SBIR-STTR Award

The primary objective of the proposed project is to develop innovative new analytical instrumentation and methodology capable of non destructive detection and identification of trace amounts of metals in contaminated soils. Once developed, the instrumentation and methodology could be interfaced with a reaction sample characterization before and after treatment. The project has been divided into two phases. Phase I consists primarily of research and design of the required instrumentation, which would subsequently be constructed and developed during Phase II. In this Phase I proposal, we propose to investigate the applicability of high-performance, high-energy Auger electron spectroscopy for the characterization of contaminated soil samples, and to design a custom instrument capable of producing two-dimensional images of the samples from the viewpoint of each element. This approach is promising for the examination of contaminated soils because Auger spectroscopy is particularly sensitive to high atomic number elements (such as heavy metals), and the use of high-energy Auger electrons allows selectivity from the lighter elements typically abundant in soils. Such instrumentation is not readily available, as it involves the application of some of the most recent advances in surface analysis.
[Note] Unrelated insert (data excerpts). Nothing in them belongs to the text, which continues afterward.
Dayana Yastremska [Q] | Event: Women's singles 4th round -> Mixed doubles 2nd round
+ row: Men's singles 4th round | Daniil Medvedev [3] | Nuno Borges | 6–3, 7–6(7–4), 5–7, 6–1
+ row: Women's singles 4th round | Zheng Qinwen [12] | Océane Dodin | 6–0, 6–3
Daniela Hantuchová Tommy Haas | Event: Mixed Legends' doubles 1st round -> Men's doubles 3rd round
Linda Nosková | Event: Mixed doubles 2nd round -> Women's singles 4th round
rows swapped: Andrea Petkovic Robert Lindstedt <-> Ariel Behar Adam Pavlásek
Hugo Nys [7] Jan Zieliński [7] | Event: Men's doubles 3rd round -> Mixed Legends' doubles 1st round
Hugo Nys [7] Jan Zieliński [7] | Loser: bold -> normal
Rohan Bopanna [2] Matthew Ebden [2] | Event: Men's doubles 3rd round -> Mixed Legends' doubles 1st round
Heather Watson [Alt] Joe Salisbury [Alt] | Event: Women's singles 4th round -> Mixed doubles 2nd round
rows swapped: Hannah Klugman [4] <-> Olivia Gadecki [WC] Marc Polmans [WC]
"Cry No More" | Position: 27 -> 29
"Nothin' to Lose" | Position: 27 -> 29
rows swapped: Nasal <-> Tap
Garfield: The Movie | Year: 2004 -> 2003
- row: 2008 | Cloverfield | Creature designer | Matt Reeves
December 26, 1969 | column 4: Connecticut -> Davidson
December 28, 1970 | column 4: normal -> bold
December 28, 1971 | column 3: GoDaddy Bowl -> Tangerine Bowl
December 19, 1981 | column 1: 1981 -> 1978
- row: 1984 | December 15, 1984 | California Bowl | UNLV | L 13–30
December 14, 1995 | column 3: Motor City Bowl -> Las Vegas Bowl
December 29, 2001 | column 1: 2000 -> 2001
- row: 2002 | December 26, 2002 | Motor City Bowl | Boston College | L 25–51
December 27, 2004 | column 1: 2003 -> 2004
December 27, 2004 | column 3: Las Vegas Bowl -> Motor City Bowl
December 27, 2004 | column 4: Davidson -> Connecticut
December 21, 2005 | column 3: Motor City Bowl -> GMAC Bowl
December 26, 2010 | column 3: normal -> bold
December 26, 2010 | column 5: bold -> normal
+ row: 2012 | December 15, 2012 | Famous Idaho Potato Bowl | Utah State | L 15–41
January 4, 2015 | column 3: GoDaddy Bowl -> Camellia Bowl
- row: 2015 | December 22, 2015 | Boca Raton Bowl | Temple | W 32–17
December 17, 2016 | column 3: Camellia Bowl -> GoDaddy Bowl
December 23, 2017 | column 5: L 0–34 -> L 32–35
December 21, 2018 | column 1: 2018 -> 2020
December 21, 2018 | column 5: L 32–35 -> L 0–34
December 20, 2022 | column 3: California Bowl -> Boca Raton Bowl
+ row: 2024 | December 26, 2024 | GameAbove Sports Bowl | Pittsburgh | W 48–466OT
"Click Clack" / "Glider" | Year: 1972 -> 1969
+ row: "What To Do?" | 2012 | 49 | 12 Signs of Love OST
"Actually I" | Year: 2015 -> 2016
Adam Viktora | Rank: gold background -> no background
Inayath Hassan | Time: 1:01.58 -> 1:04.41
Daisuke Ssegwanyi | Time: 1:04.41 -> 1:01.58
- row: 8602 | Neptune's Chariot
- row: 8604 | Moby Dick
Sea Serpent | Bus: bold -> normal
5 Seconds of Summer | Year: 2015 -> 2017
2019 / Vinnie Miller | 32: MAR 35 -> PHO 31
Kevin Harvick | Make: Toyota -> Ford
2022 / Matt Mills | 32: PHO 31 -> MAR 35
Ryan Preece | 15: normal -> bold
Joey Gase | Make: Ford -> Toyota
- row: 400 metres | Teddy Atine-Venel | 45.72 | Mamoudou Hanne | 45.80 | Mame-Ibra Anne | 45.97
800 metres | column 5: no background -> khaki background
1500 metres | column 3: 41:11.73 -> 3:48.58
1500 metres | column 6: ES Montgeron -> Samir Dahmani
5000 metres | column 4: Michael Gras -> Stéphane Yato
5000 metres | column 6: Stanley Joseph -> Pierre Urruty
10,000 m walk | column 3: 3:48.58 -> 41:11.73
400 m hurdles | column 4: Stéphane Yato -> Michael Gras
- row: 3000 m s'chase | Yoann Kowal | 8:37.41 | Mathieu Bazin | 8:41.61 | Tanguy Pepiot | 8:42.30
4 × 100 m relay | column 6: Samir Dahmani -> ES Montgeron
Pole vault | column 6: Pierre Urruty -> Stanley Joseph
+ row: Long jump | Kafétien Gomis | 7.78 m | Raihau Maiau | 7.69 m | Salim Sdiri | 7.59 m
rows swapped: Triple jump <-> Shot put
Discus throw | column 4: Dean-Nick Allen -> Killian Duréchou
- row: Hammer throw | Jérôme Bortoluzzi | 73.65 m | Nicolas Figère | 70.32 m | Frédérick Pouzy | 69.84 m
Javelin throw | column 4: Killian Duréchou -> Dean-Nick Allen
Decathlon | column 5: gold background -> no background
The primary objective of the proposed project is to develop innovative new analytical instrumentation and methodology capable of non-destructive detection and identification of trace amounts of metals in soils. During the Phase I portion of this project, the feasibility of several different approaches were investigated, yielding a custom development strategy. In Phase II, we propose to implement this strategy, integrating multiple complementary electron microscopic and spectroscopic techniques in a single soil analysis instrument, providing exceptional analytical capability and ease of interpretation. Although the proposed instrument will be capable of performing extensive analyses of microscopic soil particles, the Phase II effort will emphasize components and methodologies which maximize the throughput of the instrument, allowing larger samples (~100g) to be efficiently characterized. Hardware and software will be developed such that only limited technical training will be required to operate it, with minimal operator intervention during analysis. Subsequent to the Phase II effort, additional prototypes will be developed of three general types: a) flexible, laboratory instrumentation interfaced with a reaction cell, allowing potential remediation procedures to be tested in conjunction with characterization before and after treatment; b) miniature, portable instrumentation for use in field analyses; and c) discrete components which can be combined with existing instruments.

Benefits:
The instrumentation and methodology to be developed in this project have many practical applications in materials characterization and analysis. The proposed instrumentation will be customized for application to environmental soils. Regulatory agencies and those involved in environmental clean-up should therefore benefit from the availability of such instrumentation.